_ERFORDERLICHE AKTION:_ Gib aus den Daten unten die Zeilen von der Zeile mit „right knee: (457, 215, 14)“ bis zur Zeile mit „right ankle: (75, 273, 33)“ wortgetreu wieder, beide Grenzzeilen eingeschlossen.

===== ÜBUNGSMATERIAL

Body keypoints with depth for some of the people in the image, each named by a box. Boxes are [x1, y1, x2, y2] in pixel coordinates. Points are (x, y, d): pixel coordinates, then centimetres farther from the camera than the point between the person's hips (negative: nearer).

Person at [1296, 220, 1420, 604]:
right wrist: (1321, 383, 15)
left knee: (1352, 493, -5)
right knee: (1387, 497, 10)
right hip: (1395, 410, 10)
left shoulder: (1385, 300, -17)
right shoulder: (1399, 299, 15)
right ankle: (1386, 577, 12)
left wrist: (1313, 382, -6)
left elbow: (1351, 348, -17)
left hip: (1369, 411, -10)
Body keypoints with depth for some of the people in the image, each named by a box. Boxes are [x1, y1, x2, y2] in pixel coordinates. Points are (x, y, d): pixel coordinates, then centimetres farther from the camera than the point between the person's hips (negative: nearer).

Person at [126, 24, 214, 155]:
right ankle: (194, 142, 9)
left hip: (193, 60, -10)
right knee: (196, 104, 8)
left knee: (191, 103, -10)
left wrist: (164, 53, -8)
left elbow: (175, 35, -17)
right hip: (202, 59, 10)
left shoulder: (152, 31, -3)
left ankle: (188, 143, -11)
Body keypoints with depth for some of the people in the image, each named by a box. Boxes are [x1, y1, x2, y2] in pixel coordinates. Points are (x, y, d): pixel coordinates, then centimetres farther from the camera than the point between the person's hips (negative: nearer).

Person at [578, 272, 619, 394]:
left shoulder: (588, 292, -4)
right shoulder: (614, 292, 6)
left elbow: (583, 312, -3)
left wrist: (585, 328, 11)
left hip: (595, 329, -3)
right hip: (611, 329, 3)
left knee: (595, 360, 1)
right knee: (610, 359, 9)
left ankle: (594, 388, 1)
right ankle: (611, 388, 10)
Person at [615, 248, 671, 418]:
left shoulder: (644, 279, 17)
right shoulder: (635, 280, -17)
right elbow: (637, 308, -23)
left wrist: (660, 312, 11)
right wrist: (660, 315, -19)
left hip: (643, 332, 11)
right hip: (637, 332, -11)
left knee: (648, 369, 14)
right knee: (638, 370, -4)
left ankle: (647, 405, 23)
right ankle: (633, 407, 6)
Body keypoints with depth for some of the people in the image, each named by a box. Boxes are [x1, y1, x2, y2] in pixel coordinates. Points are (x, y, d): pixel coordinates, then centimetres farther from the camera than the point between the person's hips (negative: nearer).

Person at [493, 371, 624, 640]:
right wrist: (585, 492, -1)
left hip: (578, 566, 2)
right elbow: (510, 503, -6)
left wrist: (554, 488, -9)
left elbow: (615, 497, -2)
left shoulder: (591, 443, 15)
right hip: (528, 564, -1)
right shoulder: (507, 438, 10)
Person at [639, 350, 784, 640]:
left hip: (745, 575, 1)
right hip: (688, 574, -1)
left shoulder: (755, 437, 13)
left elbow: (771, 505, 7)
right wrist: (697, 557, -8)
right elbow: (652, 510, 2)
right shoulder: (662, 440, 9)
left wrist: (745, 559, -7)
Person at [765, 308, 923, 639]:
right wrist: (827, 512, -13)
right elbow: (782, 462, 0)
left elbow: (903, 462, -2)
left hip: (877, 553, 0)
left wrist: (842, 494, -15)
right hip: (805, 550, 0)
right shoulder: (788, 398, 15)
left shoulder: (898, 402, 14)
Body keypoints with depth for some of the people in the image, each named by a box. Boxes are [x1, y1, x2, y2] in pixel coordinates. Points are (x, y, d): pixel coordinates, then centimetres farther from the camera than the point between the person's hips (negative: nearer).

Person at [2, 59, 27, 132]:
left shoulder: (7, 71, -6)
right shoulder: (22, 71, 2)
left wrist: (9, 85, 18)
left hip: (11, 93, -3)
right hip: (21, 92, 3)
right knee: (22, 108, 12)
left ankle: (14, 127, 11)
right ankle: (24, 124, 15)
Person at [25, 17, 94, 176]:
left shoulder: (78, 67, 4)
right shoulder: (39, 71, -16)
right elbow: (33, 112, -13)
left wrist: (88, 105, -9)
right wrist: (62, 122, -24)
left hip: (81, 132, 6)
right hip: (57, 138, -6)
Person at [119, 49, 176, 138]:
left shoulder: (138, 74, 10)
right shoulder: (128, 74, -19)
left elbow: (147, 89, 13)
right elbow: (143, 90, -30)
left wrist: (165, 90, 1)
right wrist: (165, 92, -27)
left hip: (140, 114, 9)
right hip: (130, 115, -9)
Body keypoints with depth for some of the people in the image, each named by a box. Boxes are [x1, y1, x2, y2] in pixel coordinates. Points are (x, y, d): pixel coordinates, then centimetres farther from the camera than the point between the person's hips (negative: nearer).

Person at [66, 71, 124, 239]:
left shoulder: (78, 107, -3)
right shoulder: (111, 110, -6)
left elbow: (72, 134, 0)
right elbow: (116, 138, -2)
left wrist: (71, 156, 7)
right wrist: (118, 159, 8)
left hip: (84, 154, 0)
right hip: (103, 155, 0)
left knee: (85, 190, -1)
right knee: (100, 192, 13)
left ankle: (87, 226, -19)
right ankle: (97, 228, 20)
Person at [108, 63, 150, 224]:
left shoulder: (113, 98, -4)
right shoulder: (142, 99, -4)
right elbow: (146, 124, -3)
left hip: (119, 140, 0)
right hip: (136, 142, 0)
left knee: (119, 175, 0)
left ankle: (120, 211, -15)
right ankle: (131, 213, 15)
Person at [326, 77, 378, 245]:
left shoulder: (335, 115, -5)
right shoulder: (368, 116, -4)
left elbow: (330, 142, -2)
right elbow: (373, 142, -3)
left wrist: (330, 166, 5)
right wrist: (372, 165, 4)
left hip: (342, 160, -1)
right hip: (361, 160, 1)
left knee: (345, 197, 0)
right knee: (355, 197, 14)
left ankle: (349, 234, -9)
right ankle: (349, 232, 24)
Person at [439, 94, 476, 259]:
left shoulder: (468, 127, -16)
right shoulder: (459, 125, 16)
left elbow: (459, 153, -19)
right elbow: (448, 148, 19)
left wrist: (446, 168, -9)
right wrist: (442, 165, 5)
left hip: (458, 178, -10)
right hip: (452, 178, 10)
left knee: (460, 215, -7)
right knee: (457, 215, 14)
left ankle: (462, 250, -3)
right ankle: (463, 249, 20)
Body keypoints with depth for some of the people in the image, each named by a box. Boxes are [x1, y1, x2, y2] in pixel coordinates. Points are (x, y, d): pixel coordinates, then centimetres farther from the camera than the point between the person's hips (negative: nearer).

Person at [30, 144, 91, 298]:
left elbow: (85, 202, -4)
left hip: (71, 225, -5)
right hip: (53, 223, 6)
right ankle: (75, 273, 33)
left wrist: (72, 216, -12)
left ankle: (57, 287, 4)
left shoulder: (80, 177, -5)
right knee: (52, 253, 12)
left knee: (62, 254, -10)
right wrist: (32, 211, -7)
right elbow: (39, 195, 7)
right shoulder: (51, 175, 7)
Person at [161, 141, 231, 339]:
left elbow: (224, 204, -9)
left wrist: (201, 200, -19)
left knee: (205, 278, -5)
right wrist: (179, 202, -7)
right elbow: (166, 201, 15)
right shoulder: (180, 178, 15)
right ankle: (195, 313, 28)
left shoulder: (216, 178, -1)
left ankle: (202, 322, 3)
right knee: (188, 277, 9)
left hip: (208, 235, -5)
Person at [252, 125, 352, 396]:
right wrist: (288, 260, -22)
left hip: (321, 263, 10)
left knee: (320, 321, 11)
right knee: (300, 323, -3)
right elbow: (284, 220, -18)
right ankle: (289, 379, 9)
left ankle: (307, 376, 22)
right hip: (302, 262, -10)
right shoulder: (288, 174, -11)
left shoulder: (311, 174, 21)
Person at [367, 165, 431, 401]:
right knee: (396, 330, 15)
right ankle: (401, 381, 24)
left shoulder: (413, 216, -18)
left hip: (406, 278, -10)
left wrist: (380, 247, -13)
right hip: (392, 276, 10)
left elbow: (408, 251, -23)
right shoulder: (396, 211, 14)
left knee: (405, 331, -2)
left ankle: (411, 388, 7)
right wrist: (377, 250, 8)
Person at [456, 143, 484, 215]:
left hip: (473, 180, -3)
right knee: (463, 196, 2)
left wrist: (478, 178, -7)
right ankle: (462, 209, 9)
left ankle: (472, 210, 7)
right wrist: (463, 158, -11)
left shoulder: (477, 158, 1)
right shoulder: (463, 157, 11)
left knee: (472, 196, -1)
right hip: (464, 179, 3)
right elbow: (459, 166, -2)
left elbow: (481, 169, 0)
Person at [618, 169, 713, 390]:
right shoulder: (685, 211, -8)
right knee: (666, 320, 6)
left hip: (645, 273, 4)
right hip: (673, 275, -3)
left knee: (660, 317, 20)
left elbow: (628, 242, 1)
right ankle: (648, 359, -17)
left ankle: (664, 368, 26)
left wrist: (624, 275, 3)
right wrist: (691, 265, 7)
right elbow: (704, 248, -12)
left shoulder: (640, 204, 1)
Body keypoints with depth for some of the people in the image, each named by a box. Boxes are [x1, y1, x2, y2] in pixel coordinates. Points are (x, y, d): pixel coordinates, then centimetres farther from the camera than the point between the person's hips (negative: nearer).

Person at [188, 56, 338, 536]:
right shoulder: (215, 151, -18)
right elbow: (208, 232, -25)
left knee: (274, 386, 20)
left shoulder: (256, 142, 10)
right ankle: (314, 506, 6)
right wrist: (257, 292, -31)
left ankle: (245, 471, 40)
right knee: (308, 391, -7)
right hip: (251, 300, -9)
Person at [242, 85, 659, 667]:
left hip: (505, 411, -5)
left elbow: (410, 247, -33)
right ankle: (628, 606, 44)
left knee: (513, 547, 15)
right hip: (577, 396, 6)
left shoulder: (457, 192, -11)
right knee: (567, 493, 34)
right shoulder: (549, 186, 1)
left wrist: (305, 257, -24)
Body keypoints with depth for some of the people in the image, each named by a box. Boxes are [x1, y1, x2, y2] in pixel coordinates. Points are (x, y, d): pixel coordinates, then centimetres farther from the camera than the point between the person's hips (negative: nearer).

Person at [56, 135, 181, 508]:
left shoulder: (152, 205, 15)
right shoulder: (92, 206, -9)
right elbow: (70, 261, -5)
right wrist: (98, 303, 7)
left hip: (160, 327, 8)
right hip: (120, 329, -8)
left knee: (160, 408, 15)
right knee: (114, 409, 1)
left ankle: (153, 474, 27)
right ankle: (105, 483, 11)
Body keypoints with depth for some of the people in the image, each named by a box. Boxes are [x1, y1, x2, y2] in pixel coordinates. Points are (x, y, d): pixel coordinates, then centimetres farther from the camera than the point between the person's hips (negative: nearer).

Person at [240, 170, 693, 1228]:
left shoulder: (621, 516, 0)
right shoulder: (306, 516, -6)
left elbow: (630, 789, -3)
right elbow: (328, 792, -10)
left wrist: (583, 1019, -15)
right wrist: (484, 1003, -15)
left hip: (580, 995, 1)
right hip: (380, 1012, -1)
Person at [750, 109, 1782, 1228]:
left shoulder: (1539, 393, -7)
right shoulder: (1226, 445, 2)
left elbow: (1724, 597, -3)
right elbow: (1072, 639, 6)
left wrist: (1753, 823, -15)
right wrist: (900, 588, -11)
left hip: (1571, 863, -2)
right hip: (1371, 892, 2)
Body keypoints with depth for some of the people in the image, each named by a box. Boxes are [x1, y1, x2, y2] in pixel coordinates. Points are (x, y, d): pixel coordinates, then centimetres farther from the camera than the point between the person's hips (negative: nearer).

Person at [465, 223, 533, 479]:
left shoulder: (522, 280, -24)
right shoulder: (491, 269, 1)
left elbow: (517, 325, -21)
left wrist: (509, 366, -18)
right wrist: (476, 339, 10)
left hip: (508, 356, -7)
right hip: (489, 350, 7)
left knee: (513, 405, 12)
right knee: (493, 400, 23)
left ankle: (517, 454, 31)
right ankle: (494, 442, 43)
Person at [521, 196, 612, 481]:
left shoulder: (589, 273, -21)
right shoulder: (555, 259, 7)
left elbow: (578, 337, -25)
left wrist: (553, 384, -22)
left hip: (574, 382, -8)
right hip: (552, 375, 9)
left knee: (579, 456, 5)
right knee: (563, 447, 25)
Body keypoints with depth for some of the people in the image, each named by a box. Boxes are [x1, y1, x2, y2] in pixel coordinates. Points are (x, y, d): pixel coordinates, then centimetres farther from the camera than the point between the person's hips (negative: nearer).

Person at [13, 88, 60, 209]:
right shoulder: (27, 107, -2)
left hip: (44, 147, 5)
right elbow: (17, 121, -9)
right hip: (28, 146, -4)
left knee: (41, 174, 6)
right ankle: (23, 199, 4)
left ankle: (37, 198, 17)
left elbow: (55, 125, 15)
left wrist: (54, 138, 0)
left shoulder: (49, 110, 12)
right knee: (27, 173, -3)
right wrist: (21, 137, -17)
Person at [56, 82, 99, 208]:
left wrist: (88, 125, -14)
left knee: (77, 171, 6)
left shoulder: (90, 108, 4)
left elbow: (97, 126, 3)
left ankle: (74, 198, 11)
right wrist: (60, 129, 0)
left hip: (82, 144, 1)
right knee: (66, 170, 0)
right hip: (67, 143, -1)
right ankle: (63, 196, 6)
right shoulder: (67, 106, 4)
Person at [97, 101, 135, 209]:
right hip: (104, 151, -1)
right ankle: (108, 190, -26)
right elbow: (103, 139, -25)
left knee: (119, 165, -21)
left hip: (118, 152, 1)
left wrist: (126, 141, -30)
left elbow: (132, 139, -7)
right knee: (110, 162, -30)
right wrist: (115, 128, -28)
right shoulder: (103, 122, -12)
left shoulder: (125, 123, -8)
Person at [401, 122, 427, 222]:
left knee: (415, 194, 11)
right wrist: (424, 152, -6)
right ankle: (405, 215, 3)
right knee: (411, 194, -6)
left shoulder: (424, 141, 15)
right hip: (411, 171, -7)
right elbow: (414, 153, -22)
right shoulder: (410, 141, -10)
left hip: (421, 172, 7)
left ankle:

==========

_LÖSUNG DER AUFGABE:_
right knee: (457, 215, 14)
left ankle: (462, 250, -3)
right ankle: (463, 249, 20)
Body keypoints with depth for some of the people in the image, each named by a box. Boxes are [x1, y1, x2, y2] in pixel coordinates. Points are (x, y, d): pixel coordinates, then centimetres farther from the camera than the point between the person's hips (negative: nearer).

Person at [30, 144, 91, 298]:
left elbow: (85, 202, -4)
left hip: (71, 225, -5)
right hip: (53, 223, 6)
right ankle: (75, 273, 33)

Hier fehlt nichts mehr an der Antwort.